### EXERCISE
Please show every line in the entries below that includes the word "away".

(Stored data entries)

------------------------------------------------

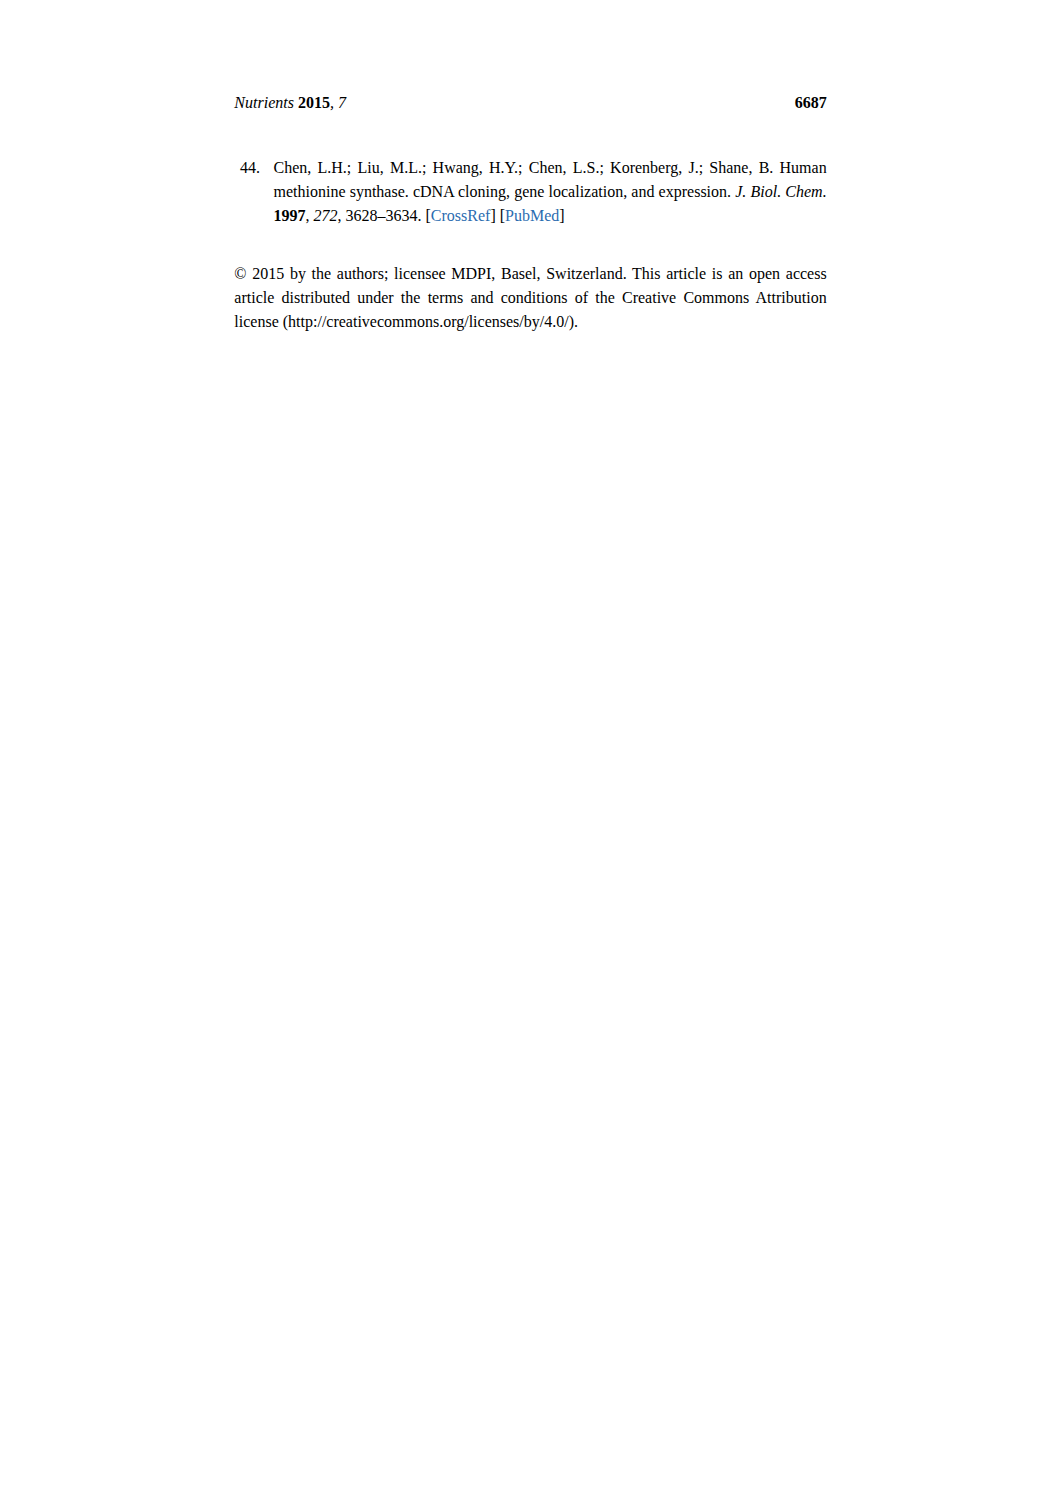Nutrients 2015, 7
6687
44. Chen, L.H.; Liu, M.L.; Hwang, H.Y.; Chen, L.S.; Korenberg, J.; Shane, B. Human methionine synthase. cDNA cloning, gene localization, and expression. J. Biol. Chem. 1997, 272, 3628–3634. [CrossRef] [PubMed]
© 2015 by the authors; licensee MDPI, Basel, Switzerland. This article is an open access article distributed under the terms and conditions of the Creative Commons Attribution license (http://creativecommons.org/licenses/by/4.0/).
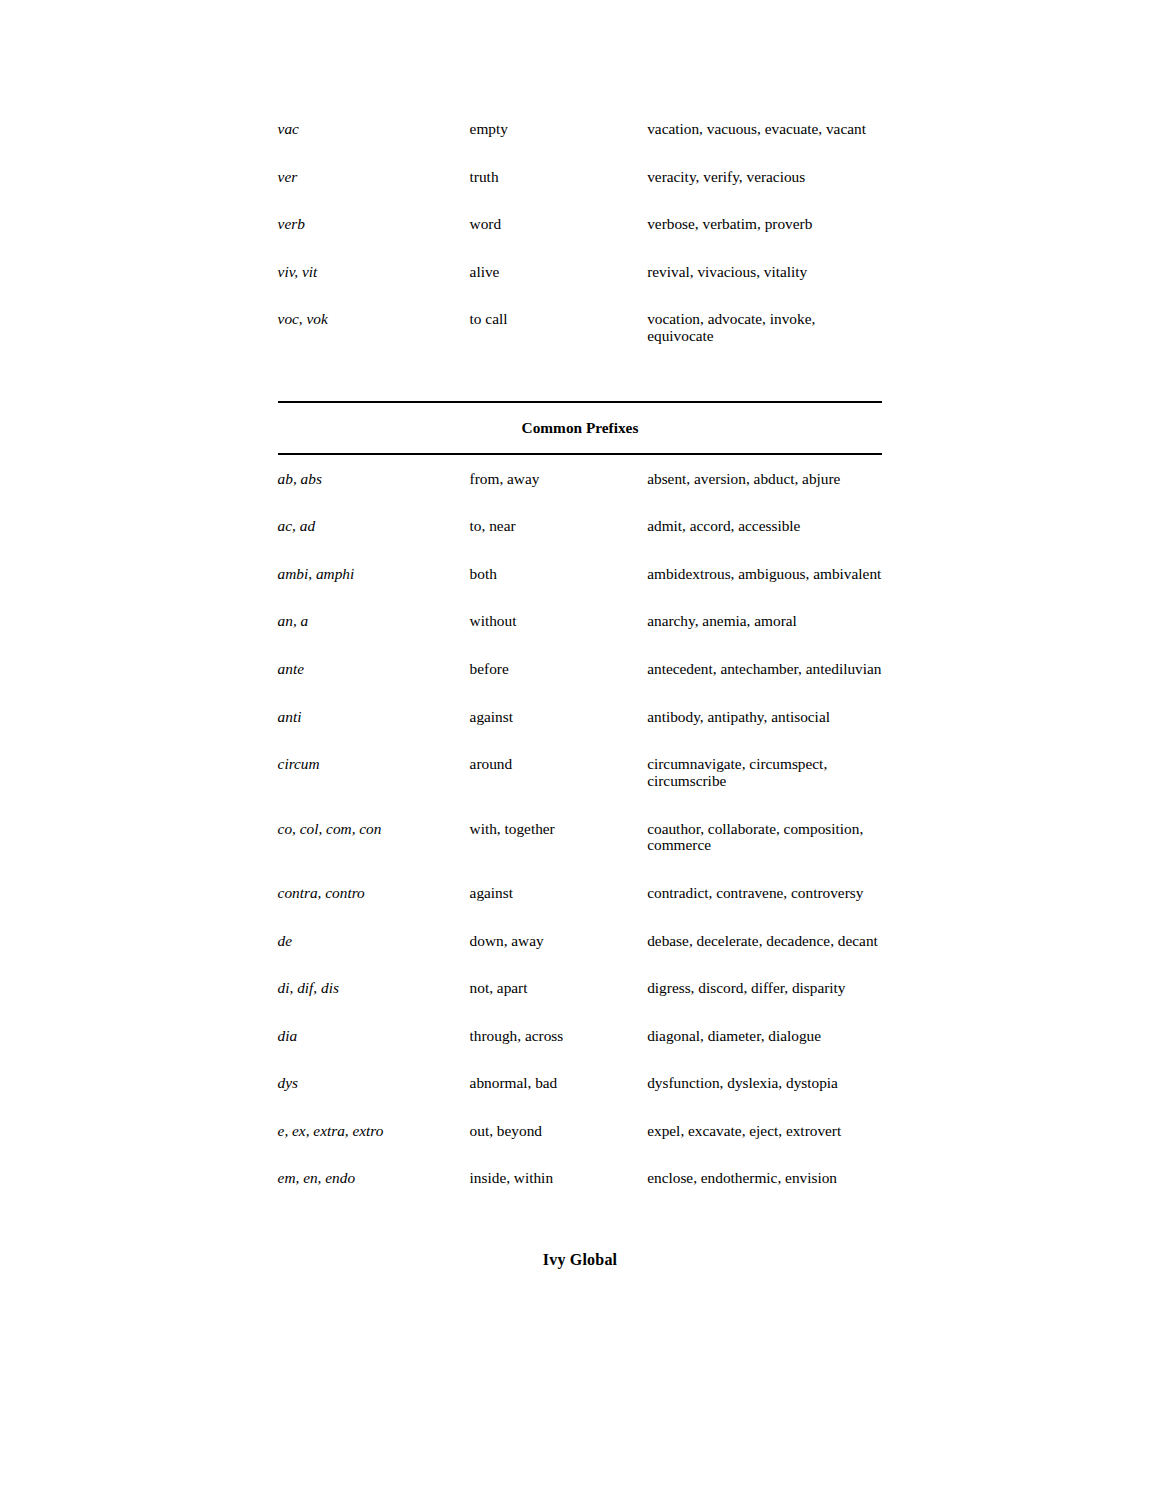| vac | empty | vacation, vacuous, evacuate, vacant |
| ver | truth | veracity, verify, veracious |
| verb | word | verbose, verbatim, proverb |
| viv, vit | alive | revival, vivacious, vitality |
| voc, vok | to call | vocation, advocate, invoke, equivocate |
Common Prefixes
| ab, abs | from, away | absent, aversion, abduct, abjure |
| ac, ad | to, near | admit, accord, accessible |
| ambi, amphi | both | ambidextrous, ambiguous, ambivalent |
| an, a | without | anarchy, anemia, amoral |
| ante | before | antecedent, antechamber, antediluvian |
| anti | against | antibody, antipathy, antisocial |
| circum | around | circumnavigate, circumspect, circumscribe |
| co, col, com, con | with, together | coauthor, collaborate, composition, commerce |
| contra, contro | against | contradict, contravene, controversy |
| de | down, away | debase, decelerate, decadence, decant |
| di, dif, dis | not, apart | digress, discord, differ, disparity |
| dia | through, across | diagonal, diameter, dialogue |
| dys | abnormal, bad | dysfunction, dyslexia, dystopia |
| e, ex, extra, extro | out, beyond | expel, excavate, eject, extrovert |
| em, en, endo | inside, within | enclose, endothermic, envision |
Ivy Global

------------------------------------------------

### EXERCISE OUTPUT
| ab, abs | from, away | absent, aversion, abduct, abjure |
| de | down, away | debase, decelerate, decadence, decant |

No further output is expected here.